> **BRIEF**
From the entries below, copy every line that holds the word "source".
** EXCERPTED DATA follows **
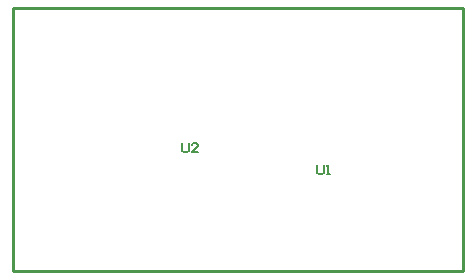
<source format=gm1>
G04*
G04 #@! TF.GenerationSoftware,Altium Limited,Altium Designer,20.2.6 (244)*
G04*
G04 Layer_Color=16711935*
%FSLAX25Y25*%
%MOIN*%
G70*
G04*
G04 #@! TF.SameCoordinates,218AD5E3-DD01-4129-9E62-BF2858C15206*
G04*
G04*
G04 #@! TF.FilePolarity,Positive*
G04*
G01*
G75*
%ADD13C,0.01000*%
%ADD28C,0.00591*%
D13*
X215000Y360000D02*
X365000D01*
Y272500D02*
Y360000D01*
X215000Y272500D02*
X365000D01*
X215000D02*
Y360000D01*
D28*
X271472Y315141D02*
Y312517D01*
X271997Y311992D01*
X273047D01*
X273571Y312517D01*
Y315141D01*
X276720Y311992D02*
X274621D01*
X276720Y314091D01*
Y314616D01*
X276195Y315141D01*
X275146D01*
X274621Y314616D01*
X316496Y307814D02*
Y305190D01*
X317021Y304665D01*
X318070D01*
X318595Y305190D01*
Y307814D01*
X319645Y304665D02*
X320694D01*
X320169D01*
Y307814D01*
X319645Y307289D01*
M02*

</source>
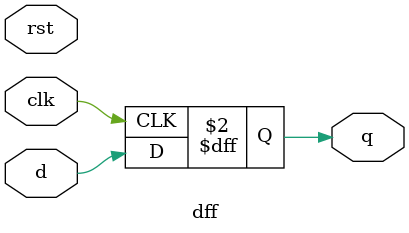
<source format=v>
module dff(input d,clk,rst,output reg q);
  always @(posedge clk)begin
    q<=d;
  end
endmodule
  

</source>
** End of EXCERPTED DATA **
> **OUTPUT BELOW**
<source format=gm1>
</source>
<source format=v>
</source>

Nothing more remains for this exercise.